Ele reforça a necessidade de acalmia, de não deixar a cabeça alertar o corpo e desperdiçar energia a espalhar aflição. “O treino a sério começa quando estás a ficar à rasca. No momento de aflição, estás a contrariar uma coisa. Quando inspiras e vais para debaixo de água, estás a encontrar a tua mente”, explica quem, aos 45 anos, há muito que aprendeu a viver em apneia - é selecionador nacional de hóquei aquático e surfista, também, de mamutes gigantes de água. Com estes treinos, organizados pela WaveCrushers, tenta ensinar a domar o instinto e aguentar quando ele manda respirar.

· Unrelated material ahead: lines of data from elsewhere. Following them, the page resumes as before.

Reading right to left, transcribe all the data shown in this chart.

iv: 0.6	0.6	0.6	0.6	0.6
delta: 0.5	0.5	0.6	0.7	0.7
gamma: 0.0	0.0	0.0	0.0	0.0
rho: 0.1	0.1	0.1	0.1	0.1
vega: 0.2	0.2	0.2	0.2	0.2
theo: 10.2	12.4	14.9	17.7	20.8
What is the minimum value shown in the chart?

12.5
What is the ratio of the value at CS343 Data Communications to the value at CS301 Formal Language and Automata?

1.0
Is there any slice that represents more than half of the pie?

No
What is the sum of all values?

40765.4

Somos um animal de hábitos que nunca soube o que é ter guelras que filtrassem a água. Podemos acostumar-nos a resistir ao pânico, aprender a tolerá-lo, sem ceder ao que é impossível de evitar, mas que não nos lembramos que é possível adiar. “A maior parte das pessoas que se afogam é por pânico, entram em pânico e gastam a energia que se deve guardar para sobreviver”, defende Nicolau Von Rupp, que sabe o que é tentar não afligir-se no mar.

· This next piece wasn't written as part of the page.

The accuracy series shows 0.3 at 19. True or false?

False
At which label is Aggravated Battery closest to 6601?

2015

O terceiro exercício é o mais sedutor nesse particular.
João Pedro tem os dois tubos de metal nas mãos. Bate-os uma vez e dá ordem de partida para que todos nadem, a ritmo lento, até ouvirem o segundo som - é o sinal de stop. Temos que ficar imóveis, a flutuar com o ar que temos nos pulmões, durante uns cinco, seis ou sete segundos. É a espera pelo segundo chocalho de metais, que significa arrancar de novo para um novo ciclo de braçadas, à máxima velocidade. Sem ir buscar oxigénio e, pior ainda, expelindo o que restava antes de voltarmos a nadar.

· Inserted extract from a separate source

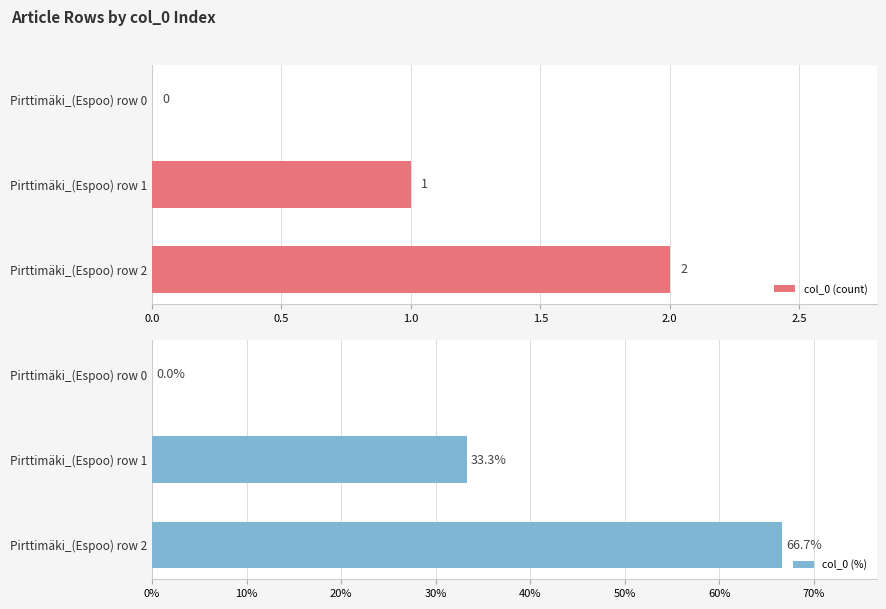

What is the sum of the col_0 (%) values at Pirttimäki_(Espoo) row 0 and Pirttimäki_(Espoo) row 1?

33.3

Nada-se até se aguentar. Quando o instrutor repara que todos já cederam e voltaram ao ritmo lento, aguarda um pouco e recomeça. É assim durante 10 minutos, nem metade do tempo aguento a respeitar a cadência. Saio da piscina. É rodeado por ar e não da água que me priva da sua forma respirável que se avistam as caras de sofrimento, as bocas abertas e as inspirações ofegantes de quem se aguenta na piscina.
O verdadeiro desafio é “conseguires estar confortável numa situação desconfortável”. João Pedro Parisot explica-o, no final, repetindo, por outras palavras, a ideia que repetira durante o treino, otimista de que entraria nos ouvidos tapados por tocas de quem mais preocupado estava em deixar entrar (e recuperar) ar.
Porque a piscina é um lugar onde o vir à tona é uma salvaguarda. Uma questão de escolha.
Não é o mar, sítio que faz do oxigénio um luxo e só depois um bem de primeira necessidade, cujo acesso vai ao sabor de ondas gigantes e da sua exclusiva vontade, condição que mantém afastada a grande maioria dos humanos. Depende do mar enrolado, de monstros de água a quebrarem sobre cabeças e muito mais coisas que podem correm mal, do que bem, que têm como consequência manter-nos 20, 30 ou 40 segundos debaixo de água.
Nicolau acaba a lembrar uma condição básica, tão basilar que nós, os que integramos alegre e felizmente a maioria que vê as ondas gigantes à distância dá por adquirida: “Não damos valor ao respirar e nestas situações é que um gajo realiza a sorte que temos em respirar quando quisermos”.